Example A – Say someone finds meaning in helping children be healthy. In this case the meaningful life for such a person is mostly outer directed by definition. They do want and intend to help children, but surely their lives would be judged more meaningful if they were successful in helping children. I may want to help a sick child but I don’t have the physician’s skills, their license to prescribe medicine, etc. So if I find meaning helping sick children I would achieve better results, and thus lead a more meaningful life by earning an MD rather than a PhD. So it seems that seeking meaning in this way is judged in large part by success, although patients die and physicians aren’t omnipotent. To the extent the physician succeeds better, say with 21st century medicine as opposed to 19th century medicine, I think we could say their lives are somewhat more meaningful. But that’s not to say that 19th physicians didn’t live meaningful lives. I suppose following this line of thought 23rd century physicians will lead even more meaningful lives. But while this would be true in an objective sense, it doesn’t seem true subjectively. It is hard to criticize the 19th doctor for blood letting if s/he thought that was best.

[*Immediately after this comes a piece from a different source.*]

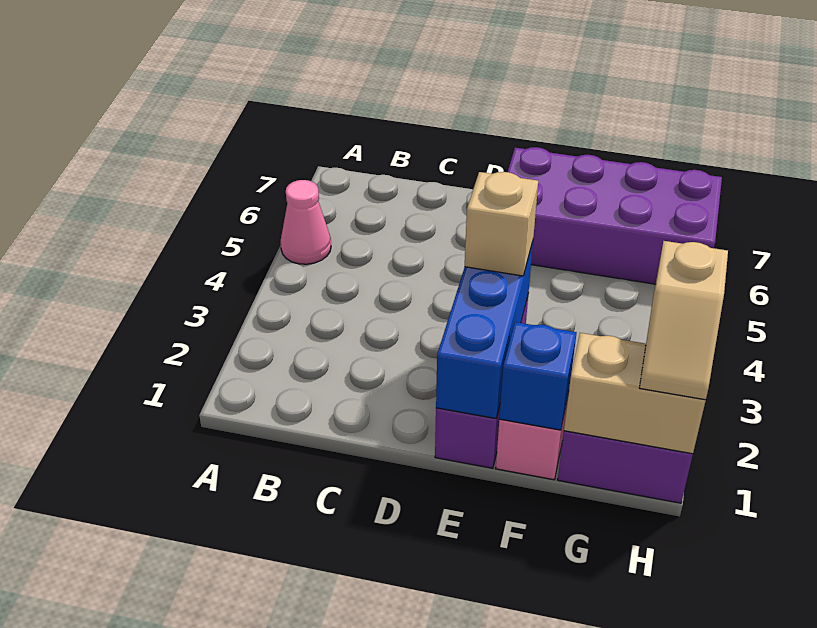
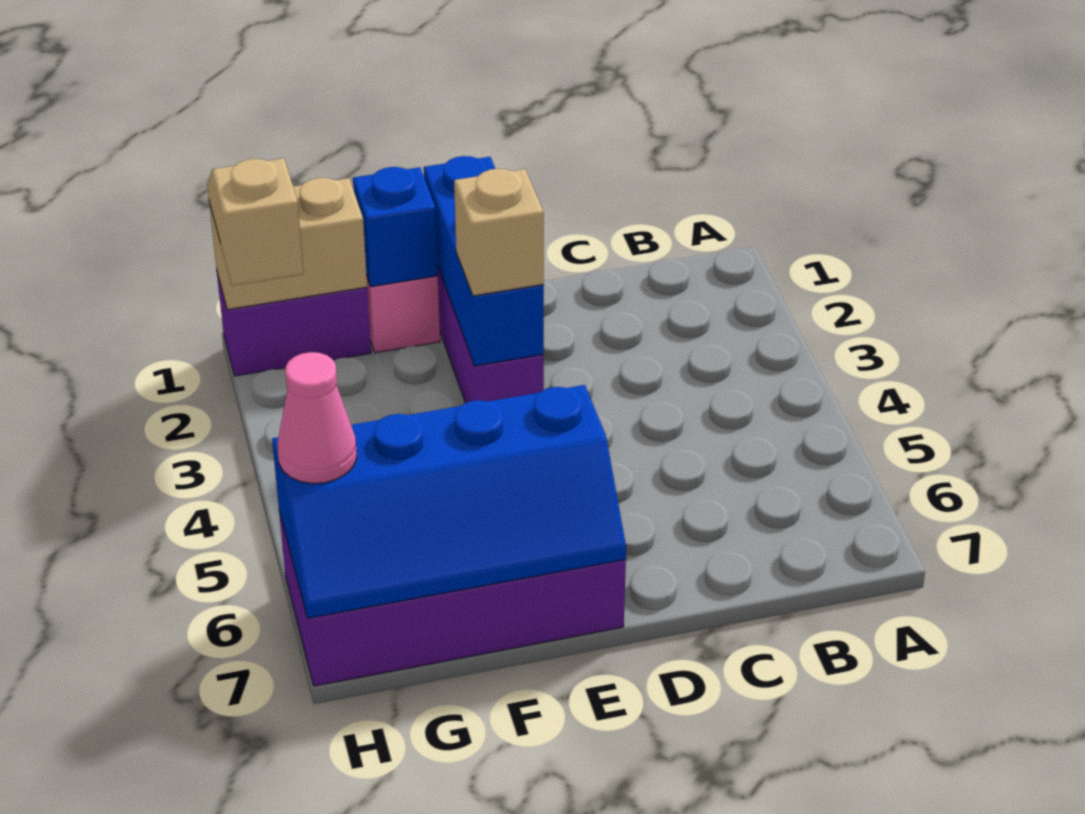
pink 1x1 cone [281,180,331,264] -> pink 1x1 cone moved to [277,352,357,484]
none -> blue 2x4 slope [272,385,626,618]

So this brings me back to Wolf’s claim that subjective engagement with good things constitutes the meaningful life. In our example, the physician wants to make his/her patients well. The more I think about it the more I think that even in this case, while the results would be nice and a physician or philosopher should study so as to pass along the best possible knowledge, they live meaningful lives by doing the best they can. So I would tentatively conclude that the internal considerations about our motives, intentions, the narrative of our lives, the crafting of our lives is MORE crucial to judging whether a life is meaningful than the results. However, this doesn’t mean the consequences are irrelevant.
Example B – As for the other case you mentioned, a life of contemplation and meditation, this would obviously be judged as meaningful and successful to the extent you achieved inner peace, knowledge, oneness with the universe or whatever you are trying to achieve. So the relative value of whether the internal or external is more important depends a lot on how you are trying to achieve meaning.
So I think I’m back to the Stoics. Not only do we live best by doing our duty and then recognizing that the outcome is out of our control, but we should remember that meaningful lives are those in which we are actively engaged as subjects in objectively projects—helping people, trying to achieve inner peace, pursuing the good, true, beautiful, etc. From an external perspective good results—people really being helped, more peace, truth, goodness, and beauty in the world—is an added bonus. So I now think May is right, meaningful living is mostly about something inside of us, and this means that our lives can be subjectively meaningful even if we live in an objectively meaningless universe. So I conclude that I agree with his quote with the following modifications:
“Meaningfulness (mostly) lies not in what is achieved or recognized, but in how a life is lived. Narrative values show us that the way we go about crafting our lives, whether consciously so or not, can determine their meaningfulness. This has (little) to do with (worldly) success (or consequences or results, since we have so little control over them), no matter how much importance our world seems to accord to it.”
So May is right, the well lived life is more important than worldly success. Still our lives are made even more meaningful to the extent that we affect the world for the better.